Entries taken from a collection
---+---

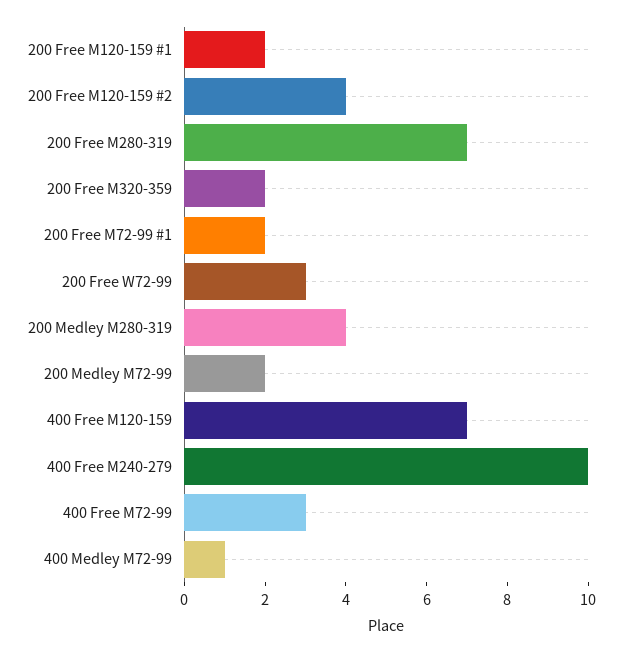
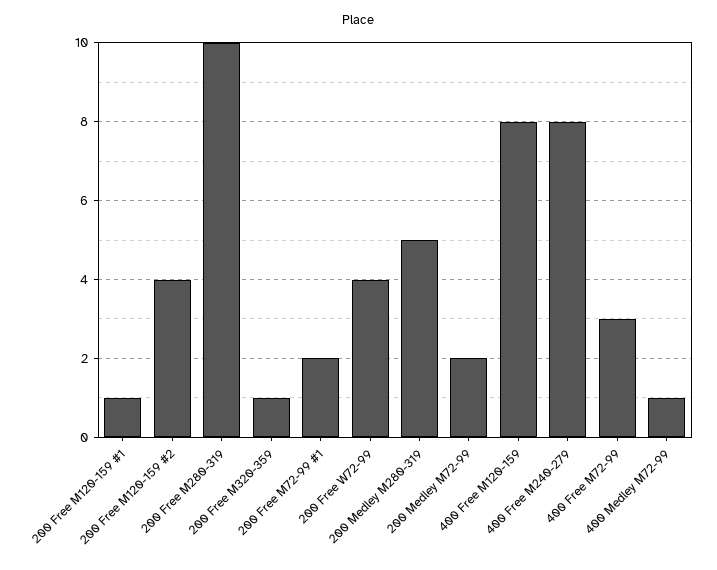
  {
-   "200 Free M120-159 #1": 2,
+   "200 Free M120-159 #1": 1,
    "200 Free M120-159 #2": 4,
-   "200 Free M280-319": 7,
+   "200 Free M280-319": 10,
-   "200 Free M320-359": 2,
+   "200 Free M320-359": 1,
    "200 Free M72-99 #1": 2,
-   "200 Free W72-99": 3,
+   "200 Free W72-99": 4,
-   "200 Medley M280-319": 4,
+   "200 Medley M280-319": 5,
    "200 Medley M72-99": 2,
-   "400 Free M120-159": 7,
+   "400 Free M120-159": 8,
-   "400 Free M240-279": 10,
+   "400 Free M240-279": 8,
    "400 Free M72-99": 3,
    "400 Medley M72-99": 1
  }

---+---

Work instructions
Although the records include pictures, output only their text, exactly and completely.

Solution for this task
  {
-   "200 Free M120-159 #1": 2,
+   "200 Free M120-159 #1": 1,
    "200 Free M120-159 #2": 4,
-   "200 Free M280-319": 7,
+   "200 Free M280-319": 10,
-   "200 Free M320-359": 2,
+   "200 Free M320-359": 1,
    "200 Free M72-99 #1": 2,
-   "200 Free W72-99": 3,
+   "200 Free W72-99": 4,
-   "200 Medley M280-319": 4,
+   "200 Medley M280-319": 5,
    "200 Medley M72-99": 2,
-   "400 Free M120-159": 7,
+   "400 Free M120-159": 8,
-   "400 Free M240-279": 10,
+   "400 Free M240-279": 8,
    "400 Free M72-99": 3,
    "400 Medley M72-99": 1
  }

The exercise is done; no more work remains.